Home / Docs-Technical WhitePaper / 51-Pipeline Card Template v1.0
Chapter 7 — State, Idempotency & Fault Tolerance (Transactions / Retry / Replay)
I. Purpose & Scope
- Unify modeling and validation conventions for state machines, idempotency, and fault tolerance (transactions/retry/replay) to ensure recoverability and auditability under failures/jitter/redundant triggers.
- For stages involving path quantities (arrival time/phase), the text must explicitly show gamma(ell) and d ell, with delta_form ∈ {general, factored} recorded on the data side; publication requires p_dim = 1.0.
II. Prerequisites & Inputs
- Contracts complete: inbound/outbound schemas aligned with TARR, units/dimensions clear and passed I70-dim_check.
- Sync & timebase: Chapter 5 satisfied (clock_state="locked", |ts_start − calib.timestamp| ≤ τ_calib).
- Citations & versions: use “volume + version + anchor (P/S/M/I)”, with anchor coverage ≥ 90%.
- Path consistency: len(gamma_ell)=len(d_ell)=len(n_eff)≥2, Δell compliant; missing items are rejected.
III. State Machine
- States: state ∈ {pending, running, succeeded, failed, rolled_back}.
- Basic transitions:
- pending → running: all deps succeeded and gates G1–G3 passed.
- running → succeeded: stage gates G1–G8 all passed.
- running → failed: any of S1–S5 (dimensional/freshness/path/covariance/citation failure).
- failed → rolled_back: checkpoint or compensation exists and audit is complete.

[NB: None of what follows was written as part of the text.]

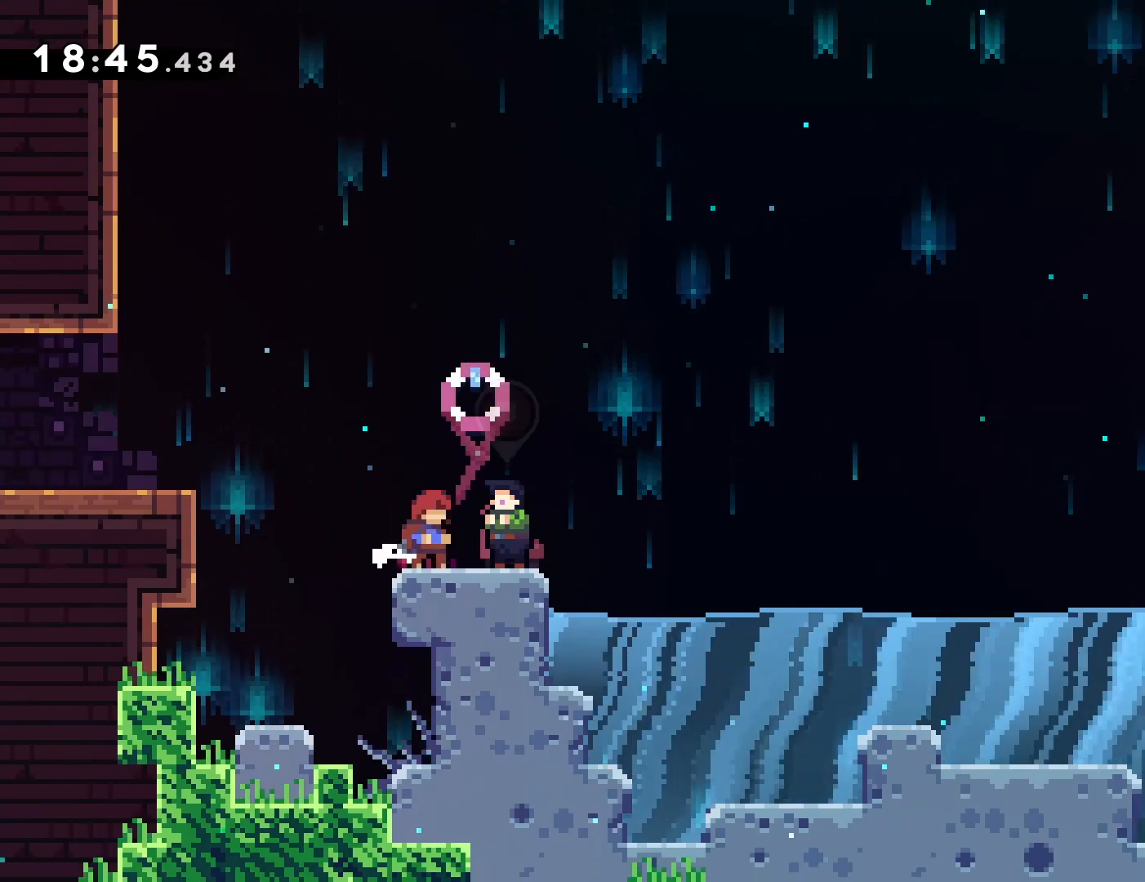
{"buttons": [], "left_stick": "center", "events": []}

- Invariants: transitions must not violate upstream artifact consistency; rollback must match checkpoints and be replayable.
IV. Transactions & Errors
- Transactional boundary: input read → compute → output write is one atomic commit; external side effects must be compensable.
- Error classes:
- E_INPUT (contract/type/window errors)
- E_DIM (dimensional failure)
- E_GATE (quality gate failure)
- E_SYNC (unlock/offset over threshold)
- E_UQ (non-PD covariance/coverage mismatch)
- E_INTERNAL (internal exception)
- Handling: compensable errors prefer rollback + retry; non-compensable errors mark failed and route to human review.
V. Idempotency
- Idempotency key: idempotency_key = f(run_id, partition, window, …); repeated triggers with the same key must not change outputs.

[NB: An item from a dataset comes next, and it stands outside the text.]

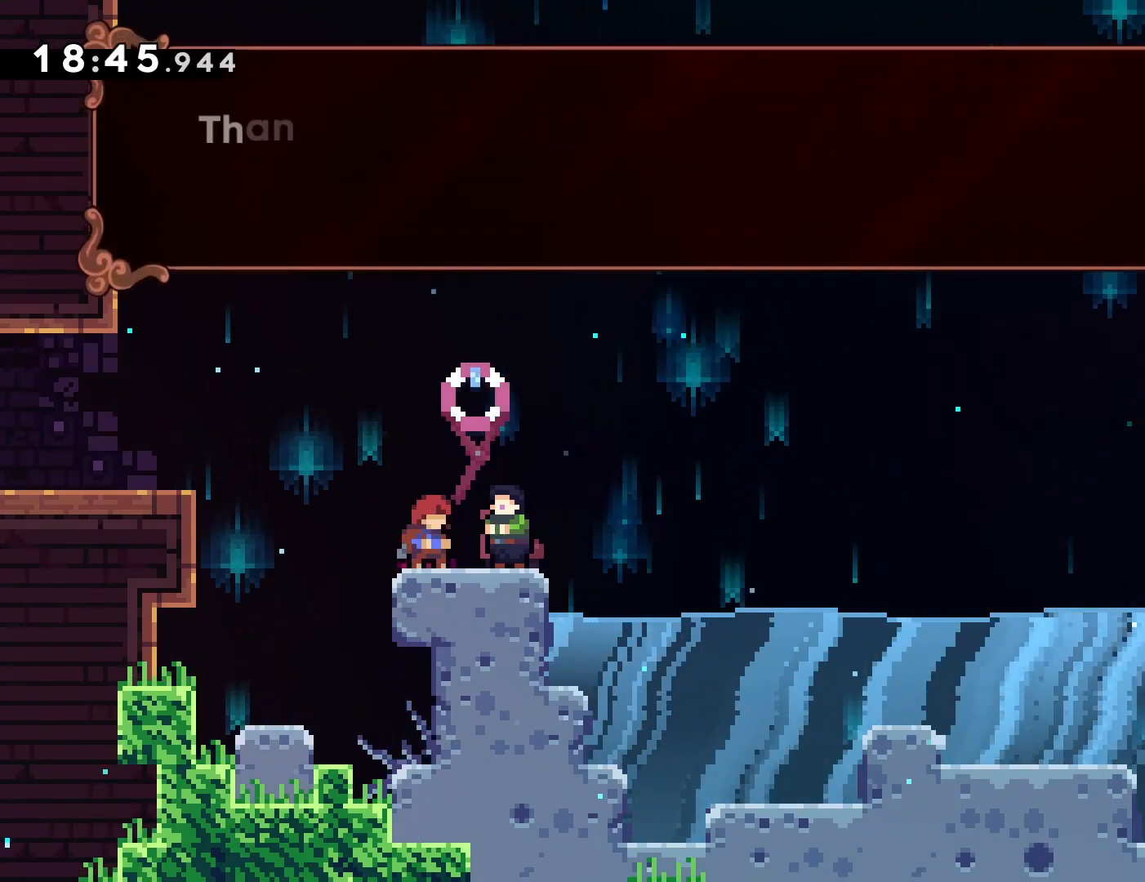
{"buttons": ["L2"], "left_stick": "center", "events": [[150, "L2", "down"], [200, "L2", "up"], [267, "CROSS", "down"], [350, "CROSS", "up"], [417, "L2", "down"]]}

- Exactly-Once vs At-Least-Once: default At-Least-Once; declaring Exactly-Once requires dedupe evidence and idempotent writes (primary key/merge-write).
- Input snapshot: persist input_hashes[] to guarantee determinism under retry/replay.
- Side-effect isolation: external calls (API/DB) must be idempotent or have compensation logs (undo messages).
VI. Retry Strategy
- Policy fields: retry_policy = { max_retries, backoff ∈ {const, exp, jitter}, deadline }.
- Invariants: retries do not change idempotency_key or the input snapshot; exceeding deadline marks failed.
- Backoff guidance: exp + jitter to protect upstream/shared resources; record attempt count and intervals.
- With gates: for E_GATE, branch to degraded paths per thresholds; for E_DIM, forbid blind retries—fix then re-trigger.
VII. Replay & Checkpoint
- Checkpointing: enable checkpoint: true on critical stages, saving minimal sufficient state and output digest.
- Replay constraints: replay in reverse topological order; if side effects exist, compensate before replay; replay still must pass G1–G8.
- Consistency: replay outputs (hash/primary-key sets) must match the original; any divergence ends in rolled_back and is reported.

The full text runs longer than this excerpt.